Progressive familial intrahepatic cholestasis

Abstract

Progressive familial intrahepatic cholestasis (PFIC) is a group of rare disorders which are caused by defect in bile secretion and present with intrahepatic cholestasis, usually in infancy and childhood. These are autosomal recessive in inheritance. The estimated incidence is about 1 per 50,000 to 1 per 100,000 births, although exact prevalence is not known. These diseases affect both the genders equally and have been reported from all geographical areas. Based on clinical presentation, laboratory findings, liver histology and genetic defect, these are broadly divided into three types-PFIC type 1, PFIC type 2 and PFIC type 3. The defect is in ATP8B1 gene encoding the FIC1 protein, ABCB 11 gene encoding BSEP protein and ABCB4 gene encoding MDR3 protein in PFIC1, 2 and 3 respectively. The basic defect is impaired bile salt secretion in PFIC1/2 whereas in PFIC3, it is reduced biliary phospholipid secretion. The main clinical presentation is in the form of cholestatic jaundice and pruritus. Serum gamma glutamyl transpeptidase (GGT) is normal in patients with PFIC1/2 while it is raised in patients with PFIC3. Treatment includes nutritional support (adequate calories, supplementation of fat soluble vitamins and medium chain triglycerides) and use of medications to relieve pruritus as initial therapy followed by biliary diversion procedures in selected patients. Ultimately liver transplantation is needed in most patients as they develop progressive liver fibrosis, cirrhosis and end stage liver disease. Due to the high risk of developing liver tumors in PFIC2 patients, monitoring is recommended from infancy. Mutation targeted pharmacotherapy, gene therapy and hepatocyte transplantation are being explored as future therapeutic options.

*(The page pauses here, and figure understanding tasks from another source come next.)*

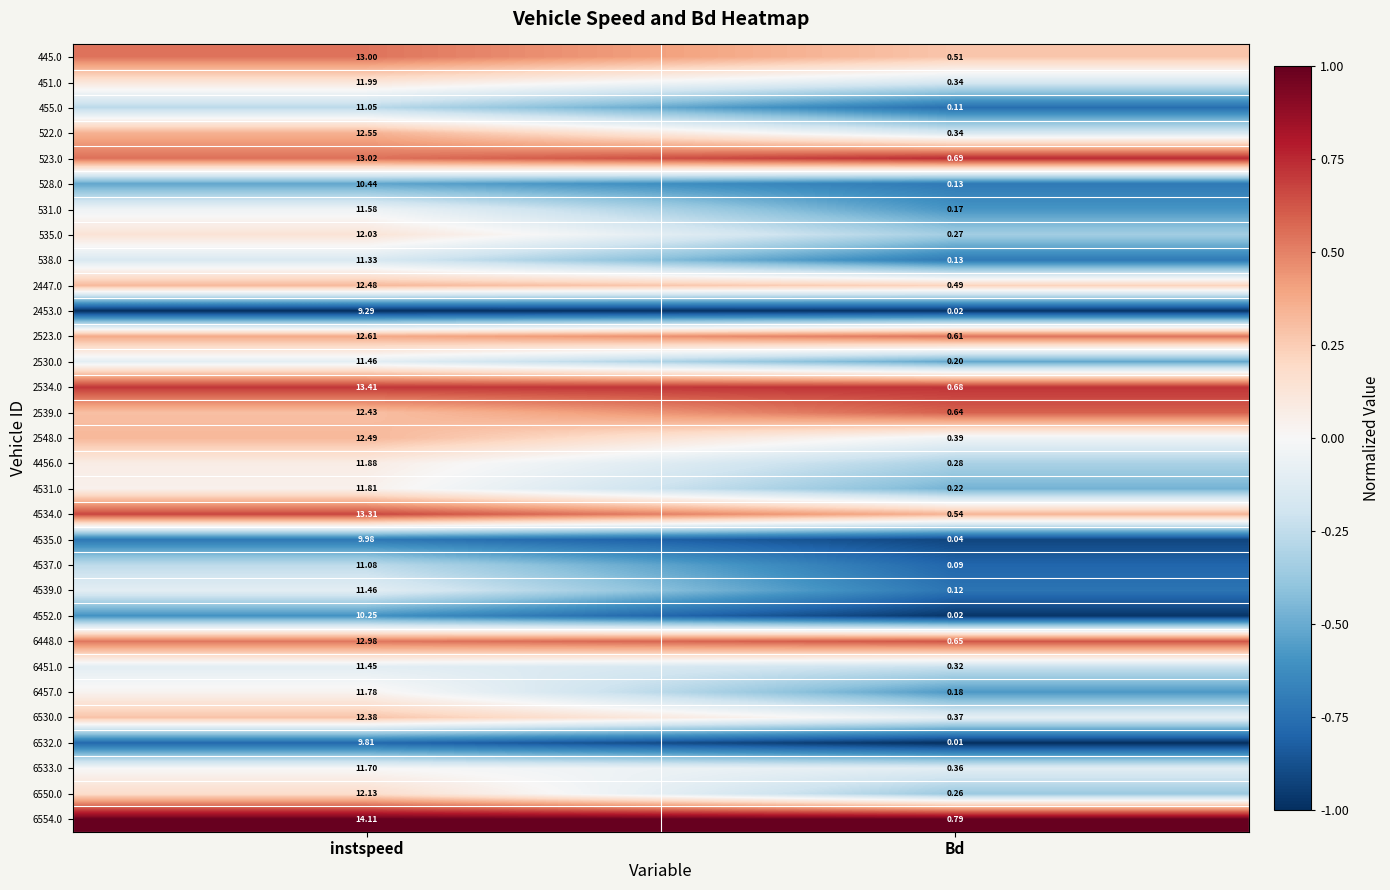

At which category does the chart reach its peak across all series?

instspeed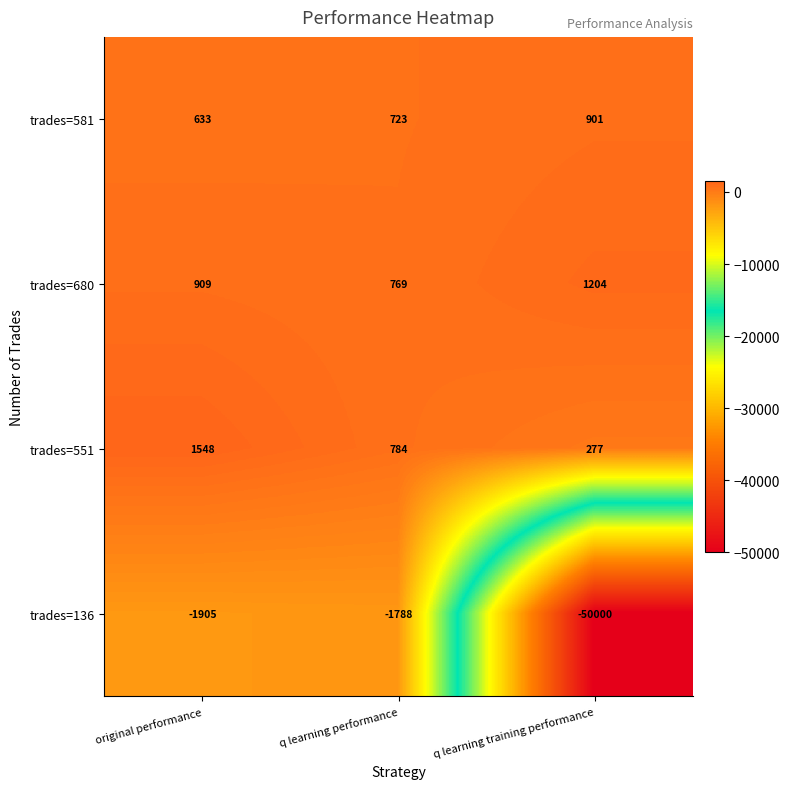

What is the sum of the trades=680 values at q learning performance and q learning training performance?

1973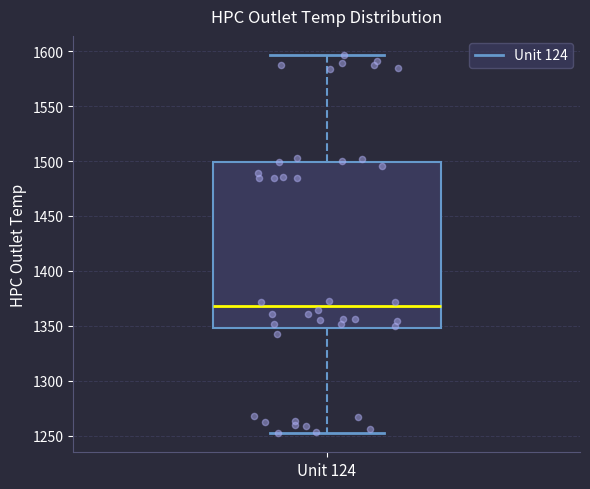

Transcribe this box plot: give where the median line is, the range the box spans, and where the two whiskers end, as read against the y-axis. The values are not printed on the chart, so give them approximately, as read against the axis.

median 1370, box 1350 to 1500, whiskers 1250 to 1595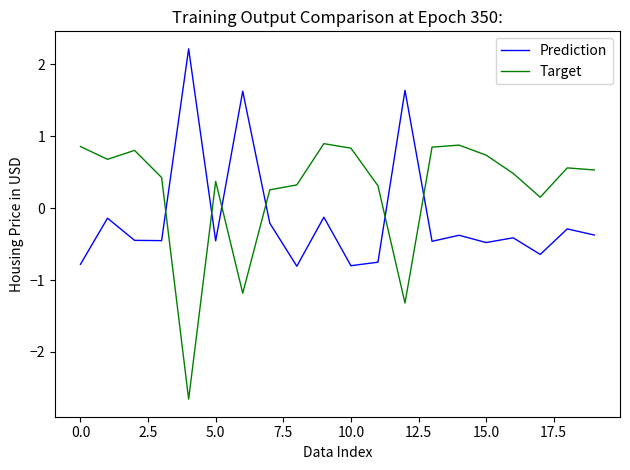

After their last crossing, which series has the higher values: Prediction or Target?

Target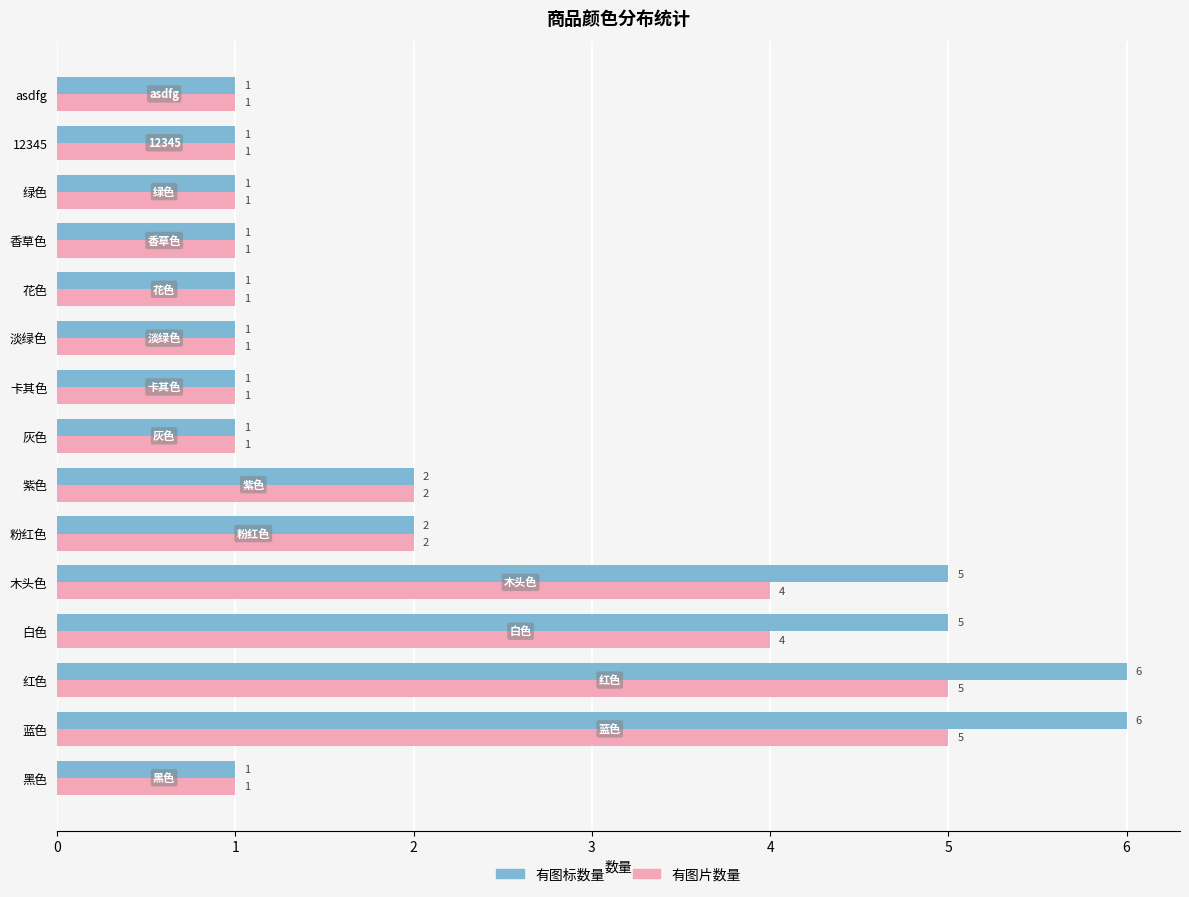

What is the greatest value displayed?

6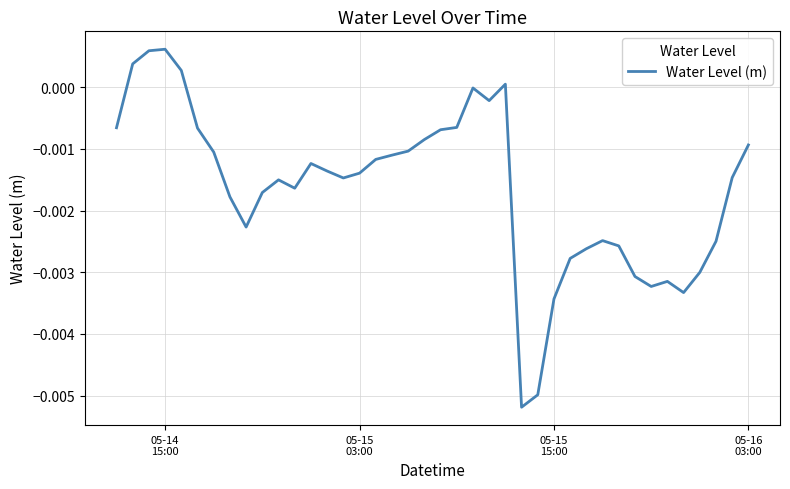

How many lines are shown in the chart?

1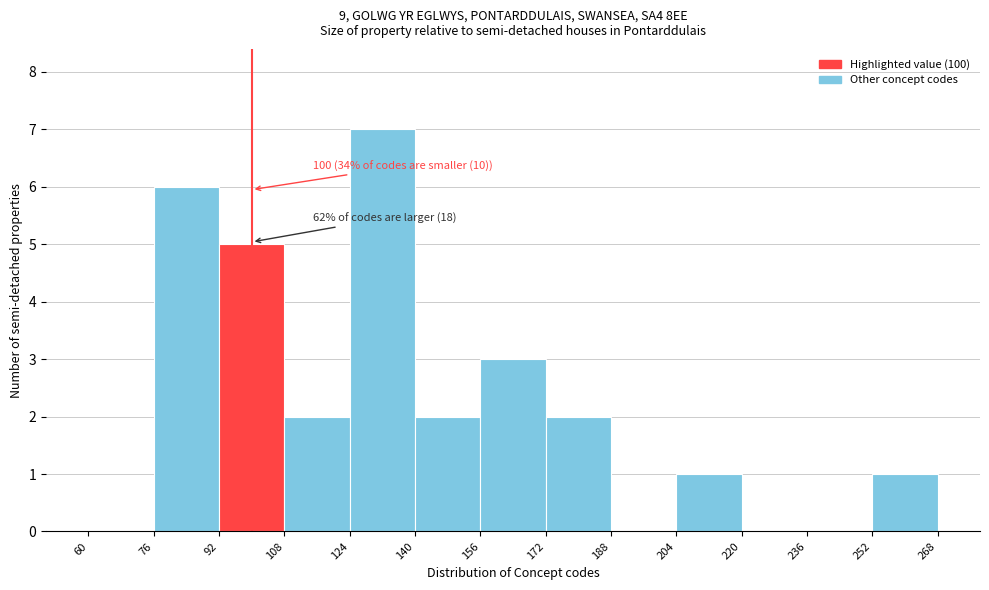

Which range on the x-axis has the tallest bar?

124 to 140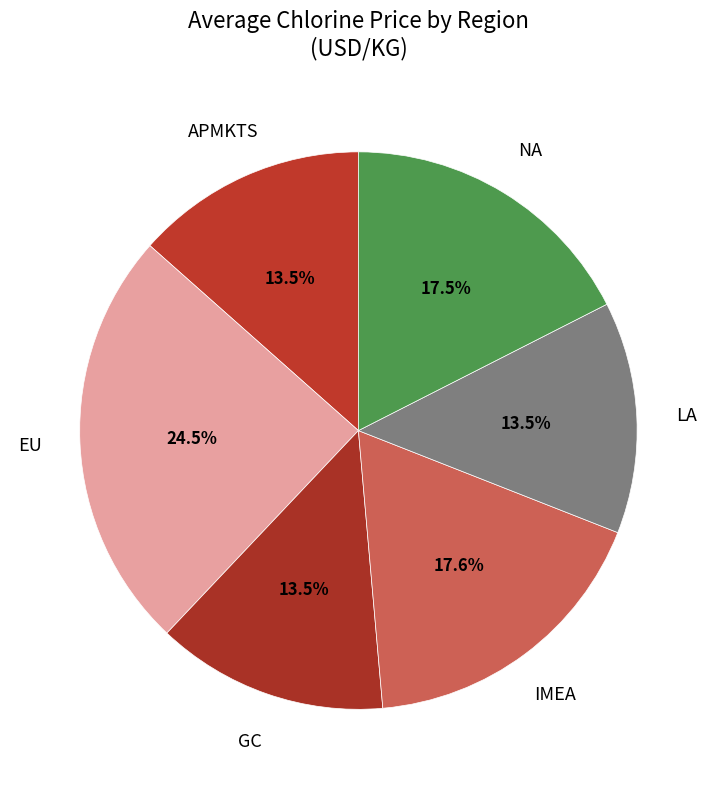

Count the number of slices in the pie.

6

Keywords: ABC, ATP binding cassette; ASBT, apical sodium bile salt transporter; ATP, adenosine triphosphate; ATPase, adenosine triphosphatase; BRIC, benign recurrent intrahepatic cholestasis; BSEP, bile salt exporter protein; CFTR, cystic fibrosis transmembrane conductance regulator; CYP, cytochrome P; DNA, deoxyribonucleic acid; ERAD, endoplasmic reticulum associated degradation; ESLD, end stage liver disease; FIC1, familial intrahepatic cholestasis protein 1; FXR, farnesoid X receptor; HCC, hepatocellular carcinoma; IB, ileal bypass; ICP, intrahepatic cholestasis of pregnancy; LT, liver transplant; MARS, Molecular Adsorbent Recirculating System; MDR, multidrug resistance protein; MRCP, magnetic resonance cholangiopancreaticography; PBD, partial biliary drainage; PEBD, partial external biliary drainage; PFIC, progressive familial intrahepatic cholestasis; PIBD, partial internal biliary drainage; PPAR, peroxisome proliferator activator receptor; UDCA, ursodeoxycholic acid; bile secretion; children; cholestasis; familial; mRNA, messenger ribonucleic acid; pGp, p-glycoprotein; pruritus.

Figure 1

Etiopathogenesis of PFIC (PFIC: progressive familial intrahepatic cholestasis; FIC1: familial intrahepatic cholestasis protein 1; BSEP: bile salt exporter pump; MDR3: multidrug resistance protein 3).

Figure 2

Biliary drainage procedures: a diagrammatic representation (IB: ileal bypass, NBD: nasobiliary drainage; PEBD: partial external biliary drainage; PIBD: partial internal biliary drainage).

Figure 3

Future therapies for PFIC (black arrows denote steps in transcription of transporter protein (FIC1, BSEP, MDR 3) from nucleus to endoplasmic reticulum to Golgi apparatus to canalicular membrane. Farnesoid R receptor (FXR) ligand therapy activates a number of genes like BSEP associated with bile salt homeostasis. Agents acting by read through premature stop codon help mRNA to skip a stop codon; endoplasmic reticulum associated degradation (ERAD) inhibitors act on endoplasmic reticulum to decrease degradation of misfolded/truncated protein and chaperone agents act on Golgi apparatus to correct misfolding/mistrafficking of proteins).